Getting the right gynecologic diagnosis can help you and your care team:
- Reduce bleeding (and potentially reduce anemia-related fatigue)
- Reduce pain days and missed work/school
- Choose safer pain strategies if NSAIDs aren’t ideal for you
- Coordinate hormonal treatments with clot risk, migraine history, blood pressure, and autoimmune medication plans
Treatment options you can discuss (and what “success” can realistically look like)
Adenomyosis treatment is individualized, especially when you also have a rheumatic disease. In general, options include:
Hormonal suppression can reduce bleeding and pain for many people by quieting the uterine lining and reducing inflammatory cycling. Common options include progestin-based treatments (including an LNG-IUD) or other hormonal approaches. Non-hormonal options (like tranexamic acid for heavy bleeding) may help bleeding days, while pain plans may include NSAIDs when safe and other pain strategies when NSAIDs aren’t.

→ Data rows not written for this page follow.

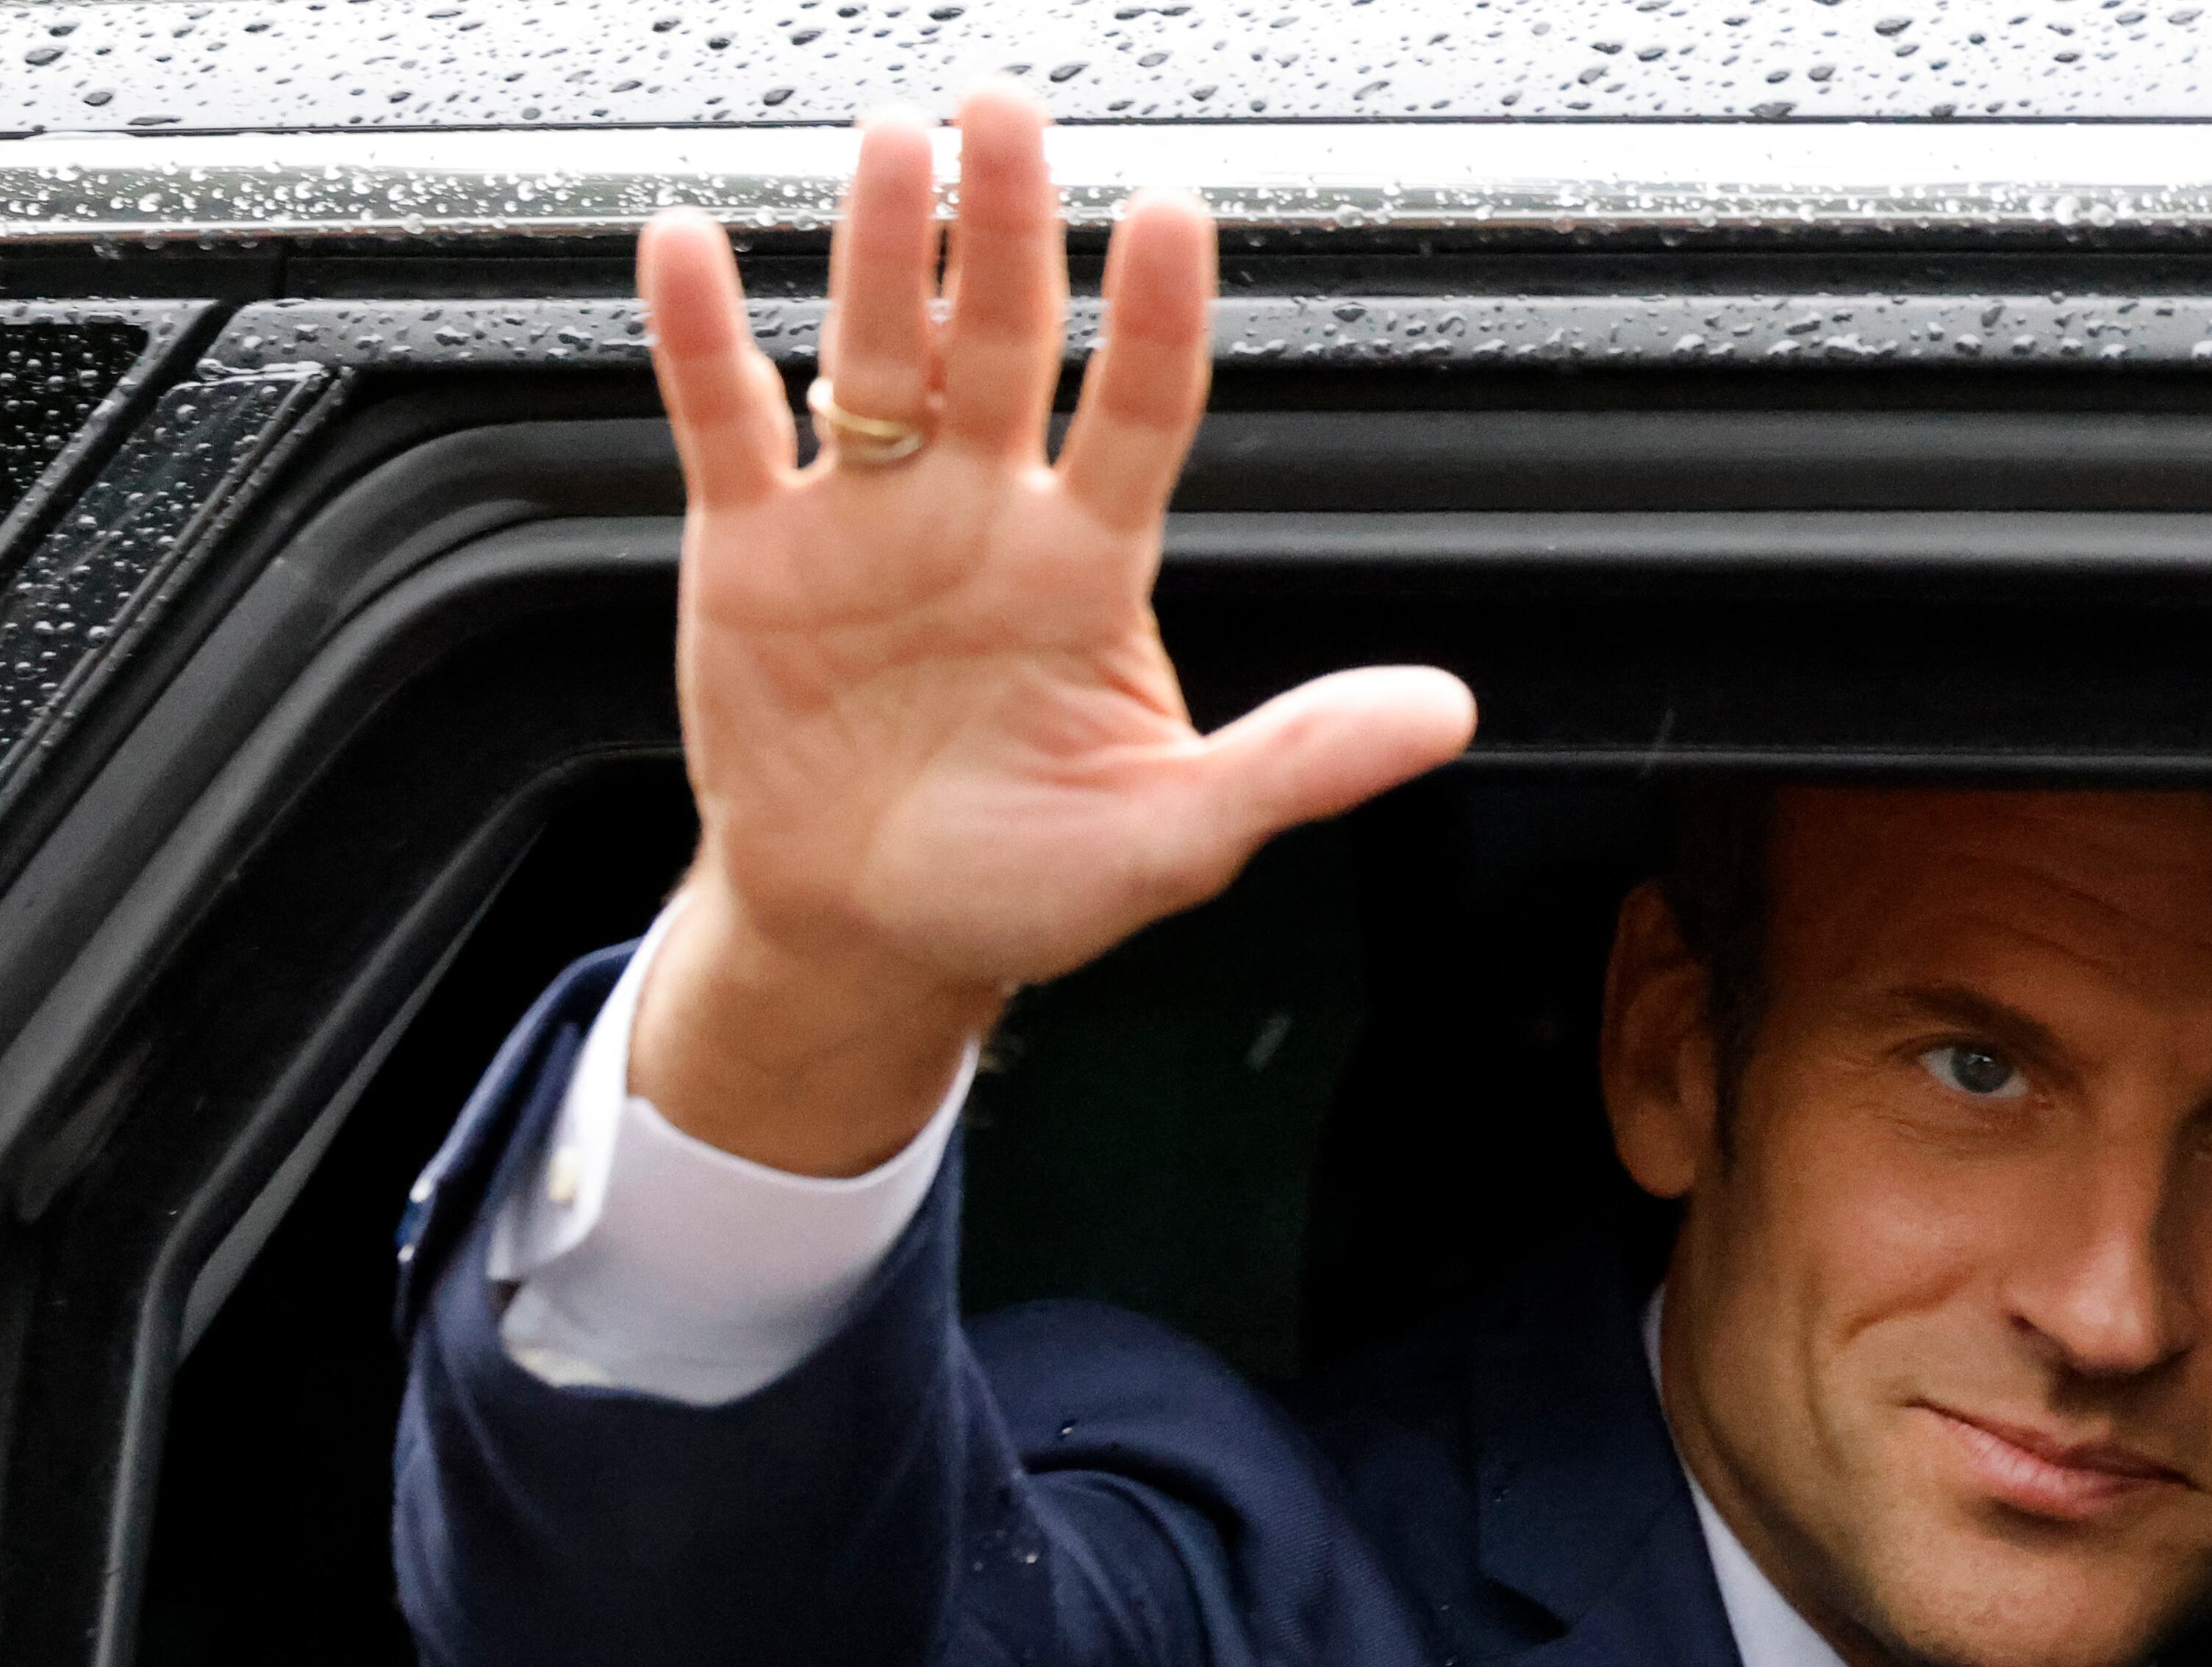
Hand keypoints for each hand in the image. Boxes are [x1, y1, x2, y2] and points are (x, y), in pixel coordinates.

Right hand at [628, 88, 1476, 1173]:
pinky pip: (725, 423)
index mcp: (1091, 568)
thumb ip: (1301, 762)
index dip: (1154, 318)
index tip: (1172, 215)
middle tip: (1008, 113)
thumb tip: (1443, 713)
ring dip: (884, 253)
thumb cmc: (1025, 886)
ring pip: (875, 357)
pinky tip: (694, 246)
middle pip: (1003, 345)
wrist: (872, 935)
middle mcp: (983, 515)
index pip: (1140, 411)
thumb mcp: (1176, 839)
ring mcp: (868, 520)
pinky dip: (703, 337)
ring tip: (894, 148)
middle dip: (1009, 229)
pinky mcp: (753, 550)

If symptoms are severe and you’re done with childbearing, hysterectomy is the definitive treatment for adenomyosis—but it’s a big decision, and rheumatic disease (and medications like steroids or immunosuppressants) may affect surgical planning and recovery.
What “working” often means in real life: fewer flooding days, improved hemoglobin/ferritin, fewer ER-level pain episodes, and more predictable cycles—not necessarily “perfect periods.”
Practical takeaways for your next appointment
Bring your symptoms and ask directly for a plan. Here are focused questions that can move things forward:
- “Given my heavy bleeding and severe cramps, can we evaluate for adenomyosis specifically?”
- “Can my ultrasound report be reviewed for adenomyosis features (MUSA terms), not just fibroids and ovarian cysts?”
- “Would a repeat ultrasound with an adenomyosis-experienced sonographer—or an MRI—change management in my case?”
- “How should we manage my bleeding to prevent or treat iron deficiency? Can we check ferritin, not just hemoglobin?”
- “Which treatment options fit best with my rheumatic disease and medications (NSAIDs safety, clot risk, blood pressure, migraines, bone health)?”
A reality check: what this evidence can and can’t tell you
This type of clinic-based evidence is very useful for flagging what might be underdiagnosed, but it doesn’t prove that rheumatic disease causes adenomyosis. It also may not apply perfectly if you’re younger (the women assessed here were over 30) or if you also have suspected endometriosis (endometriosis was excluded in this clinical comparison, even though many people have both conditions in real life).
Your symptoms still deserve full evaluation even if you don’t “fit” a study population. The bottom line is simpler than the science: if you have a rheumatic disease and your periods are heavy and/or severely painful, you deserve a targeted gynecologic work-up—not reassurance and endurance.
References
Vannuccini S, Orlandi M, La Torre F, et al. Adenomyosis in patients with rheumatic diseases: a cross-disciplinary clinical observation. Frontiers in Reproductive Health. 2025.